Task item.
What are the lines below, starting at the line containing "plate: present [294,429,408,492]" and ending at the line containing "laptop: present [361,167,498,259]"? Write them out exactly, ends included, without pictures.

Images with changed objects:
:::

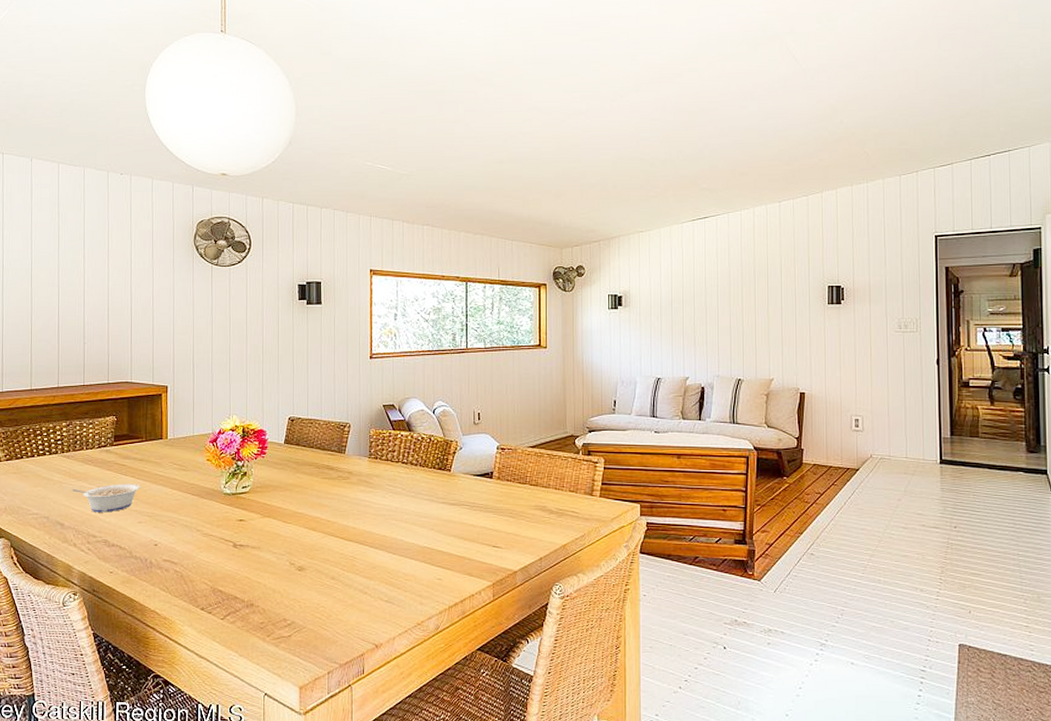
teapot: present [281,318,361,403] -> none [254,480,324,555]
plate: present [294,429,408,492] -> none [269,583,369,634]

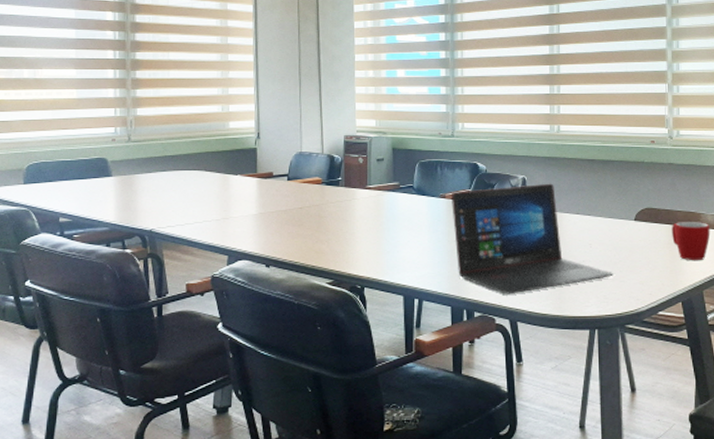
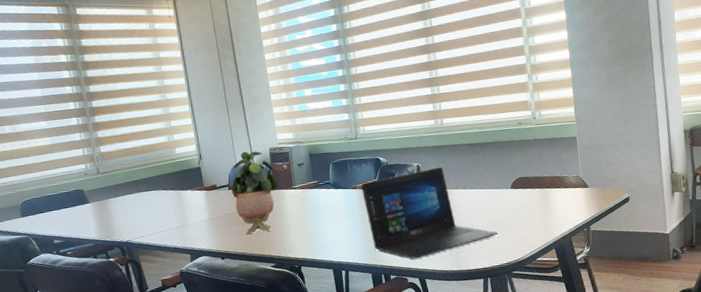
potted plant: none [291,135,350,240] -> present [231,151,278,235]
mug: present [672,222,710,261] -> none [541,183,574,216]

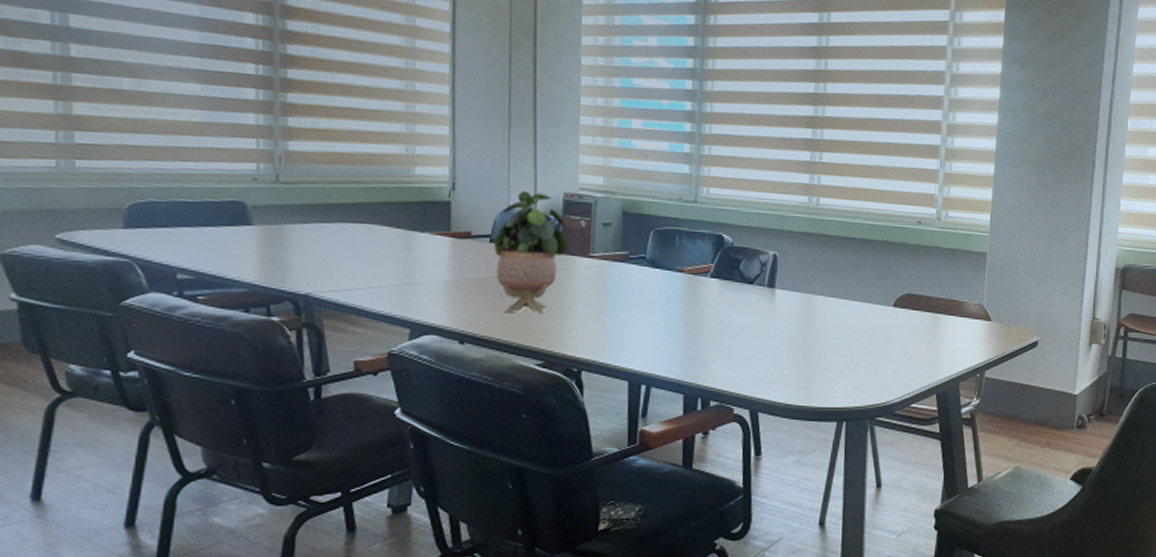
laptop: present [361,167,498,259] -> none [690,261,867,382]

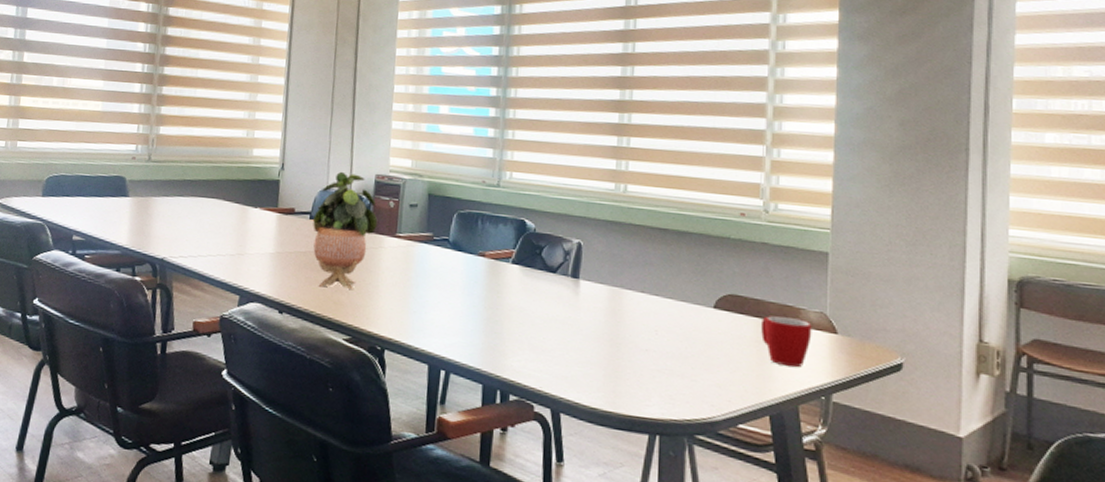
mug: none [932,310,972,352] -> present [761,315,812,368]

:::

Task output.
plate: present [294,429,408,492] -> none [269,583,369,634]

potted plant: none [291,135,350,240] -> present [231,151,278,235]
mug: present [672,222,710,261] -> none [541,183,574,216]

laptop: present [361,167,498,259] -> none [690,261,867,382]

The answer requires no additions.